Original German WWII NSDAP Nellendorf Public Welfare Office Enameled Sign on Display Board - 14" x 19.5"

Item Description

Original item: One-of-a-kind. This is a wartime heavy iron vaulted building identification Emailleschild (enameled sign). This is a very robust well-made sturdy sign, with typical construction details of German government signage. The front is covered with white porcelain enamel, with a double black border around the edge. The German Blackletter typeface text on the front reads:

Ortsgruppe Nellendorf
Amt f. Volkswohlfahrt

The National Socialist People's Welfare (Nationalsozialistische Volkswohlfahrt, NSV) was a social welfare organization during the Third Reich. The NSV was established in 1931 as a local welfare organization in the city of Berlin. On 3 May 1933, shortly after the NSDAP took power in Weimar Germany, AH turned it into a party organization that was to be active throughout the country. The structure of the NSV was based on the NSDAP model, with local, county (Kreis) and district (Gau) administrations.

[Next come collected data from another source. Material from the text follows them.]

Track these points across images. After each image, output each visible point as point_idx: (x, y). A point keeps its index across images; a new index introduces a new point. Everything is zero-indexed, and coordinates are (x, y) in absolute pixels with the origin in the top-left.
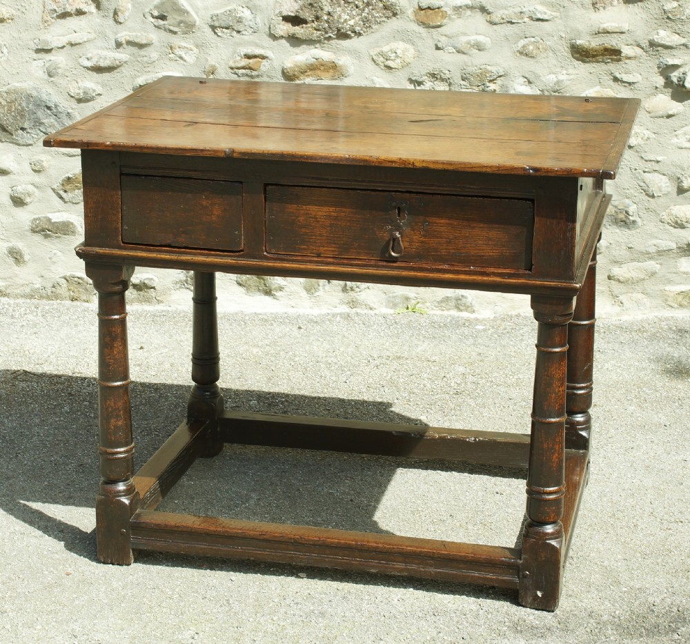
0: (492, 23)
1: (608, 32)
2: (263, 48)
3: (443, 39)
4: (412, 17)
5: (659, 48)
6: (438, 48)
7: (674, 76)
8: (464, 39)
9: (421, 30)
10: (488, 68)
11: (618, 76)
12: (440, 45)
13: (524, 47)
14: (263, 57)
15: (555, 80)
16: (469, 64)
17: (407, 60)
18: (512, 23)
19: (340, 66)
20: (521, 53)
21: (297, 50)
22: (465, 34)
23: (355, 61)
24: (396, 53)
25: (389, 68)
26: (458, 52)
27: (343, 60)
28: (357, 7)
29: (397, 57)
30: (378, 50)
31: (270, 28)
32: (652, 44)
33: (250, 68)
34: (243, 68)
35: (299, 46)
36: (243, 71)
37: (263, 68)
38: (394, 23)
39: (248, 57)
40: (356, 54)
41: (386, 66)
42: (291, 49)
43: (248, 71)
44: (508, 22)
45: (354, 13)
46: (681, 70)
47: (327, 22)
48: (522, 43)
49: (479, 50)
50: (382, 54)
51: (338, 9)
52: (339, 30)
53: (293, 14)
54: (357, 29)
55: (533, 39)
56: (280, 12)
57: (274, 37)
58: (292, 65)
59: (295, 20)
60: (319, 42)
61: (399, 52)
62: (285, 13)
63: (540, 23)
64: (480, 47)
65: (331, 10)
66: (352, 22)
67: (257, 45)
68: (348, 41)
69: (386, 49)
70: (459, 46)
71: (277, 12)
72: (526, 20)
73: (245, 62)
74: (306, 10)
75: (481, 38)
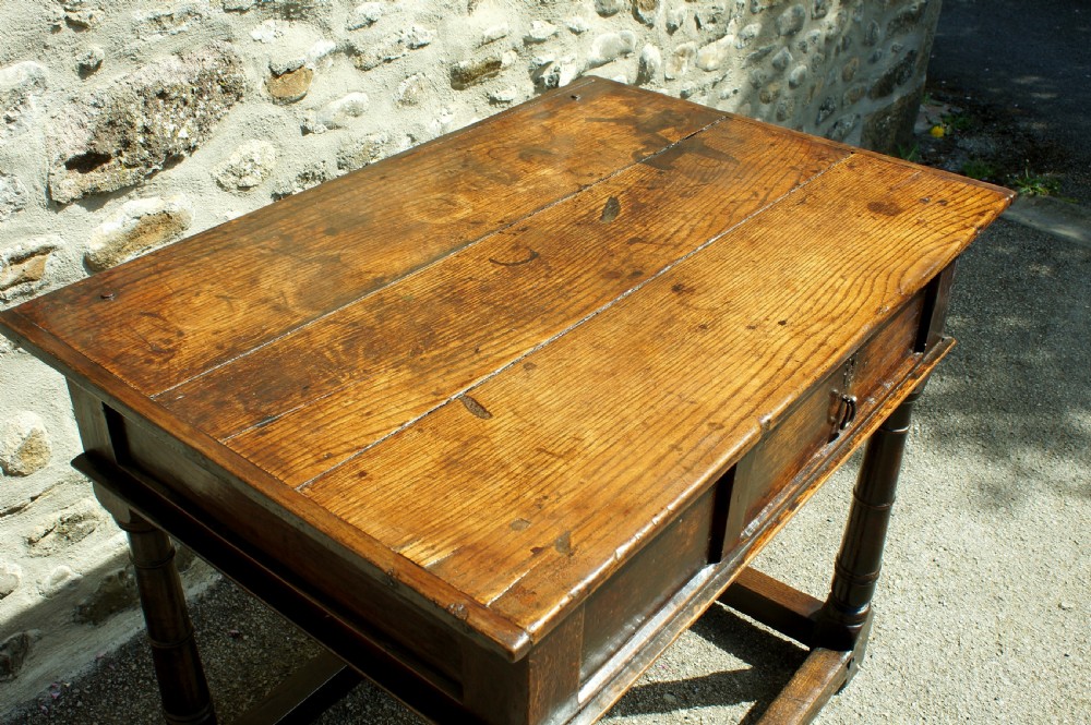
0: (365, 69)
1: (492, 41)
2: (41, 233)
3: (311, 115)
4: (265, 94)
5: (534, 46)
6: (305, 131)
7: (546, 75)
8: (335, 105)
9: (278, 110)
10: (372, 138)
11: (496, 96)
12: (309, 126)
13: (407, 92)
14: (46, 250)
15: (439, 126)
16: (347, 141)
17: (269, 167)
18: (389, 61)
19: (177, 215)
20: (403, 102)
21: (100, 214)
22: (335, 97)
23: (195, 197)
24: (252, 161)
25: (247, 188)
26: (330, 128)
27: (178, 202)
28: (185, 103)
29: (255, 166)
30: (224, 165)
31: (49, 192)
32: (528, 41)
33: (29, 280)
34: (14, 284)
35: (101, 206)
36: (15, 289)
37: (49, 270)
38: (240, 112)
39: (17, 260)
40: (194, 185)
41: (239, 188)
42: (90, 215)
43: (24, 287)
44: (385, 61)
45: (182, 115)
46: (552, 67)
47: (146, 145)
48: (402, 88)
49: (356, 116)
50: (232, 171)
51: (158, 116)
52: (168, 153)
53: (83, 153)
54: (193, 141)
55: (414, 77)
56: (62, 157)
57: (56, 206)
58: (103, 245)
59: (87, 162)
60: (136, 186)
61: (256, 158)
62: (70, 155)
63: (421, 50)
64: (356, 112)
65: (148, 123)
66: (183, 133)
67: (28, 232)
68: (179, 167)
69: (234, 159)
70: (331, 119)
71: (55, 157)
72: (406, 51)
73: (13, 273)
74: (103, 136)
75: (356, 97)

Under the NSV, German social welfare and voluntary charity were thoroughly restructured to follow the racial and ideological goals of the Third Reich. The NSDAP government declared that in the future, welfare and charitable aid would be granted only to individuals who were "racially superior" and could prove their value to the Volksgemeinschaft. The criteria for receiving aid were both racial and political, as individuals could be denied assistance for being Jewish and also for being Communists, Social Democrats, or other political opponents of the regime. The list of those excluded from NSV benefits was composed of "alcoholics, tramps, homosexuals, prostitutes, the 'work-shy' or the 'asocial', habitual criminals, the hereditarily ill (a widely defined category) and members of races other than the Aryan."

Condition is very good, with loss of the enamel on all four corners, which was touched up with white paint at some point in the past. There is also a production number on the lower left side, but it looks to be incomplete. There was probably also a maker mark on that corner. The sign measures 14" x 19.5", and is really nice example.

The sign is mounted to a lovely hardwood display board, which looks to be some type of oak based on the grain pattern. It has been varnished in a lovely red brown color, and is about 1" thick, with beveled edges. It measures 16 3/4" x 22 1/2" in size, and has a chain mounted on the back for wall display. We unfortunately do not know if this is an original WWII mounting, or whether it was done for display post war.

Signs of this nature were quickly destroyed after the fall of Germany in April 1945, ones like this were salvaged by USGIs who wanted to bring home a trophy of war. Therefore, finding authentic (beware many fakes) porcelain building signs from the Third Reich has become quite difficult in the collector's market.